At the point our body and our senses (eyes, ears, touch, etc.) meet
the world lies a crossroads. At this very point we experience a
constant, two-way flow from the…
- Outside in–situations, actions and events in their environment
- Inside out–how we feel, interpret, process these situations and decide on our response
Cashman is right on the money when he says that typical leadership development programs in organizations concentrate pretty well exclusively on the “outside,” the doing part: leadership actions, behaviors, competencies, techniques, and so forth. For this reason he has chosen to focus Leadership from the Inside Out on the “inside” or being part: how you go about continually growing your inner self as a leader. The book is about growing the whole person as the way to grow an excellent leader.
I like this book for several reasons.
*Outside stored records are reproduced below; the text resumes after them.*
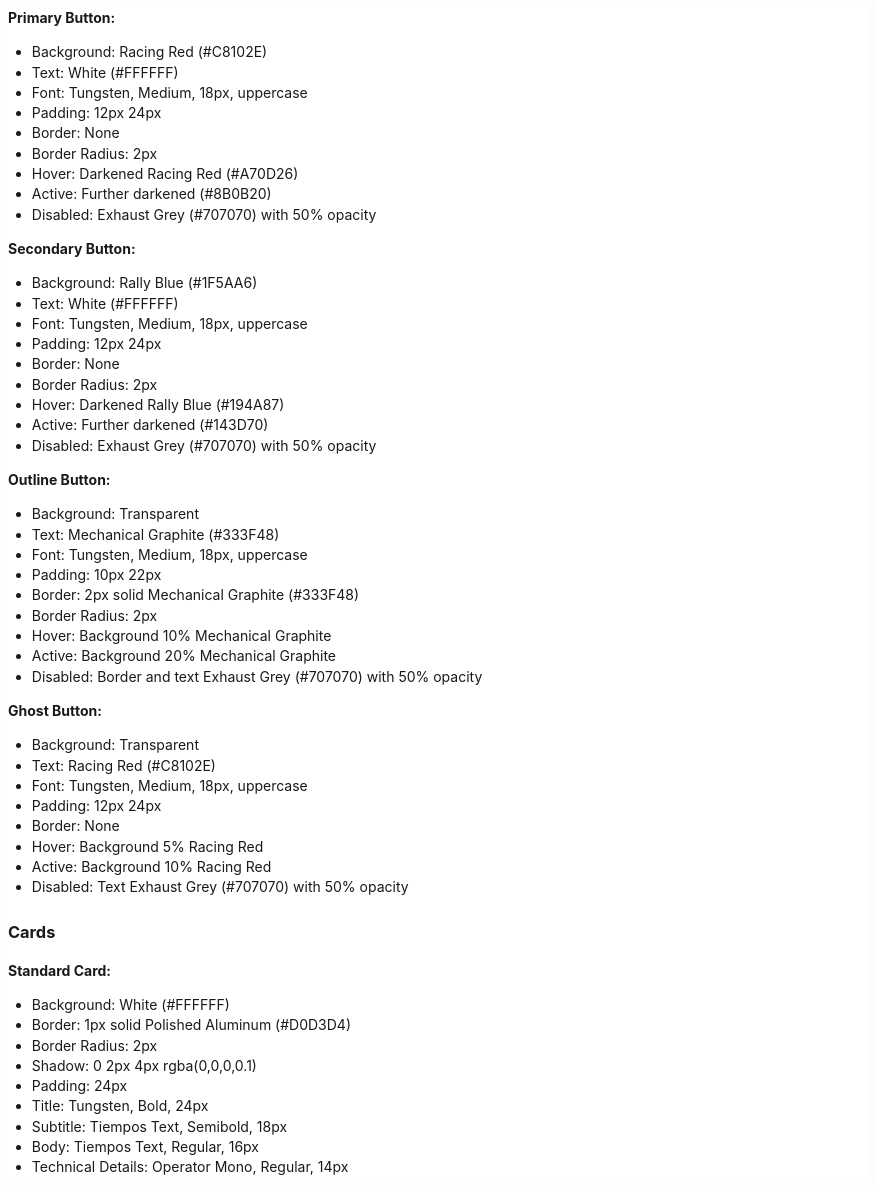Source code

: **Primary Button:**
- Background: Racing Red (#C8102E)
- Text: White (#FFFFFF)
- Font: Tungsten, Medium, 18px, uppercase
- Padding: 12px 24px
- Border: None
- Border Radius: 2px
- Hover: Darkened Racing Red (#A70D26)
- Active: Further darkened (#8B0B20)
- Disabled: Exhaust Grey (#707070) with 50% opacity

**Secondary Button:**
- Background: Rally Blue (#1F5AA6)
- Text: White (#FFFFFF)
- Font: Tungsten, Medium, 18px, uppercase
- Padding: 12px 24px
- Border: None
- Border Radius: 2px
- Hover: Darkened Rally Blue (#194A87)
- Active: Further darkened (#143D70)
- Disabled: Exhaust Grey (#707070) with 50% opacity

**Outline Button:**
- Background: Transparent
- Text: Mechanical Graphite (#333F48)
- Font: Tungsten, Medium, 18px, uppercase
- Padding: 10px 22px
- Border: 2px solid Mechanical Graphite (#333F48)
- Border Radius: 2px
- Hover: Background 10% Mechanical Graphite
- Active: Background 20% Mechanical Graphite
- Disabled: Border and text Exhaust Grey (#707070) with 50% opacity

**Ghost Button:**
- Background: Transparent
- Text: Racing Red (#C8102E)
- Font: Tungsten, Medium, 18px, uppercase
- Padding: 12px 24px
- Border: None
- Hover: Background 5% Racing Red
- Active: Background 10% Racing Red
- Disabled: Text Exhaust Grey (#707070) with 50% opacity

### Cards

**Standard Card:**
- Background: White (#FFFFFF)
- Border: 1px solid Polished Aluminum (#D0D3D4)
- Border Radius: 2px
- Shadow: 0 2px 4px rgba(0,0,0,0.1)
- Padding: 24px
- Title: Tungsten, Bold, 24px
- Subtitle: Tiempos Text, Semibold, 18px
- Body: Tiempos Text, Regular, 16px
- Technical Details: Operator Mono, Regular, 14px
The inner focus, around values and unconscious beliefs, assumptions and habits of thought, form the center of attention of recent studies in leadership. Secondly, the author lays out a road map for developing our selves from the inside out. This map includes seven distinct practice areas:
- Personal mastery
- Purpose mastery
- Interpersonal mastery
- Change mastery
- Resilience mastery
- Being mastery
- Action mastery
I agree wholeheartedly when Cashman says that inner mastery work requires a lifelong commitment. You can’t complete it with a few workshops or six months of coaching. The best leaders never cease to engage in self-observation, soliciting feedback from others, reflection, and continued self-discovery.
Why is there no “quick fix” on the internal side? Because these unconscious beliefs and maps of reality that we all carry around inside us are deeply ingrained. They determine or at least heavily influence our external behavior. But because they are mostly below our level of awareness, we don’t see them operating. Furthermore, we don’t know that we don’t see them. The only way to release ourselves from their grip on us is to bring these limiting beliefs and thinking habits into the light of day and consciously develop new pathways to effectiveness.
This is where this book comes in.
For the balance of this review I want to shine the light on a few points that particularly resonated with me from Kevin Cashman’s seven master practices.
Personal Mastery and Purpose Mastery. Some lead through the force of their character but most managers lead more through a coping strategy. They genuinely try to get results but divert too much of their available time and attention to maintaining their own image, security, comfort and control. Obviously we can’t expect people to ignore their personal concerns altogether but the best leaders prefer their behavior be determined by their strong character and compelling goals.
Interpersonal Mastery. Cashman quotes a Saratoga Institute study of recently departed employees and their respective managers. 85% of the bosses said their employee left for greater opportunity and more money. But, 80% of the former employees cited the reason for their departure as a poor relationship with and lack of coaching from the manager. I wonder how many of the “departees” were too valuable to lose. Your interpersonal mastery level has a huge impact on your overall effectiveness as a leader and, by extension, on the results you get.
Change Mastery. If we accept the idea that managers work with what exists and leaders go beyond to what as yet does not exist, then leadership is all about creating change.
Resilience Mastery. 92% of the 62 CEO’s interviewed for the book cited resilience as the most challenging area to master. I was initially surprised at this but, upon reflection, it makes sense. Resilience is both the ability to stay focused and energized amid the turmoil and complexity of today’s environment and the capacity to bounce back from a setback or defeat. It calls for a laundry list of elements, including:
- confidence in yourself and your purpose
- strong achievement drive
- ability to learn from your mistakes
- living a balanced lifestyle
- having a close support network
- the willingness to work with what you can control or influence, while accepting what you can’t
Action Mastery. The performance coach needs to call for the client’s commitment to new behavior and then hold him or her to the pledge. Zenger Folkman research indicates that 50% of the impact of training comes from post-workshop skills application back on the job, supported by coaching. An ASTD study shows that post-training coaching boosts the impact of the training by 73%. Without the will and discipline to act, you have no leadership effectiveness.
The bottom line of recent research–and of this book–is that to achieve a significant degree of mastery as a leader we must attend to mastering ourselves. This book provides a lot for all of us to consider…and then take action upon!